First off, I would like to know what speaker claims 1000 watts power handling. You are talking massive amount of heat to deal with there. Just curious.
I believe Crown suggests having twice the amplifier power as your continuous speaker rating, or thereabouts. Their reasoning being that peaks lasting for short amounts of time can be handled by your speakers, and you don't want to go into clipping.
You mentioned that some amps have low power, and yes, some do. Tube amps and many integrated amps will have 50 watts or less per channel power.
It all depends on the goal of the amp maker. Some amp makers go for amp stability into lower impedance loads, and trade off 8 ohm power output for that. Tube amps by their nature are low powered.
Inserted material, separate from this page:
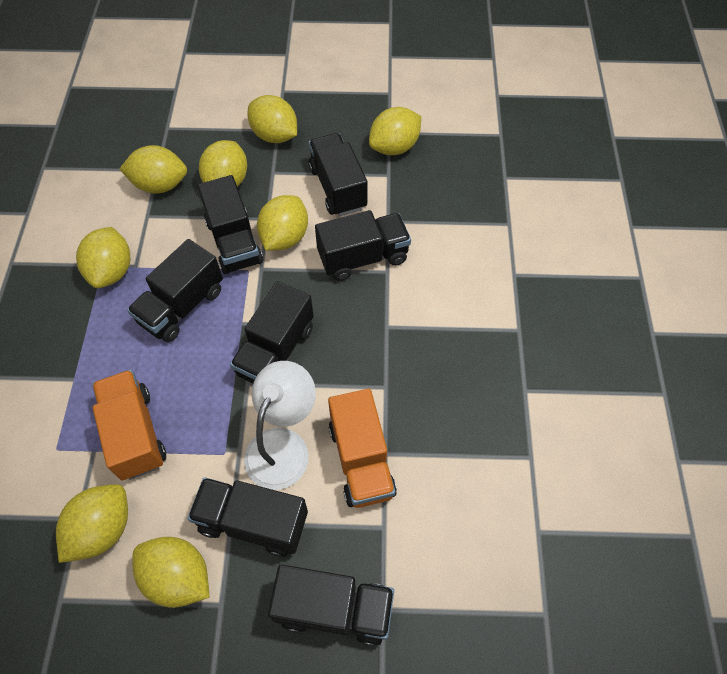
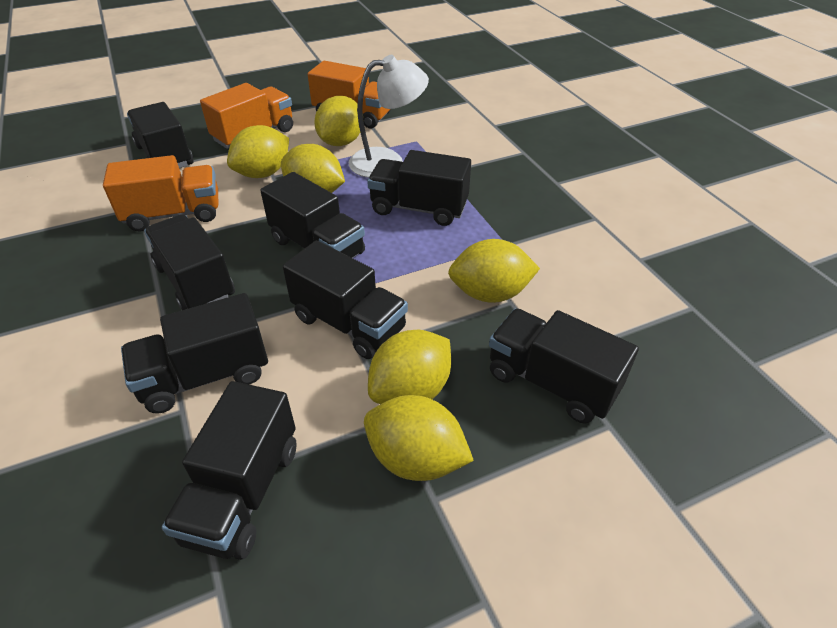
black truck: 7 -> 8
orange truck: 2 -> 3
yellow lemon: 8 -> 6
Nothing wrong with this. Efficient speakers, and "reasonable" listening levels in average sized rooms require little power to operate.
Home theaters supporting THX reference level peaks and deaf rock music fans need more power.
There's a law of diminishing returns for amp power. Double 100 watts to 200 watts, and all you get is 3 dB more SPL. Double 200 to 400 and you get another 3 dB.
Also note that you can only draw so much power from a power outlet. And there's articles on how increasing power to a speaker starts to run into some physical limitations so that you don't get the power you think you are getting.
All of this leads me to believe that 200 watts / channel is the a reasonable amount to ask for. There's also a point where you SHOULD consider your hearing! More than 85 dB continuous is bad for you, and I am a case study in this. I have hearing damage, and ringing in my ears. So don't be me, ok?